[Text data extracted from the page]
○ ○ ○ ○ ○

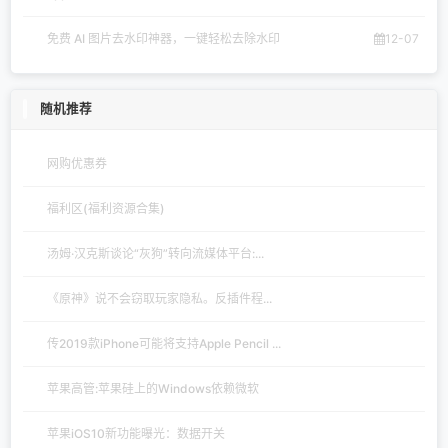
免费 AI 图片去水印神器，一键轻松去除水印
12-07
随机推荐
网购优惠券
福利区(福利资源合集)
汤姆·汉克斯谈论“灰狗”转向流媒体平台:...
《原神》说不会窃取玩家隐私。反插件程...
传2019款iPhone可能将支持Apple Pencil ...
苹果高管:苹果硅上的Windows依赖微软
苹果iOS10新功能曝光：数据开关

○ ○ ○ ○ ○

▶ _Directions for this task_:
Could you copy out every line of text in the items above word for word, leaving the pictures out of your answer?

▶ _Task solution_:
免费 AI 图片去水印神器，一键轻松去除水印
12-07
随机推荐
网购优惠券
福利区(福利资源合集)
汤姆·汉克斯谈论“灰狗”转向流媒体平台:...
《原神》说不会窃取玩家隐私。反插件程...
传2019款iPhone可能将支持Apple Pencil ...
苹果高管:苹果硅上的Windows依赖微软
苹果iOS10新功能曝光：数据开关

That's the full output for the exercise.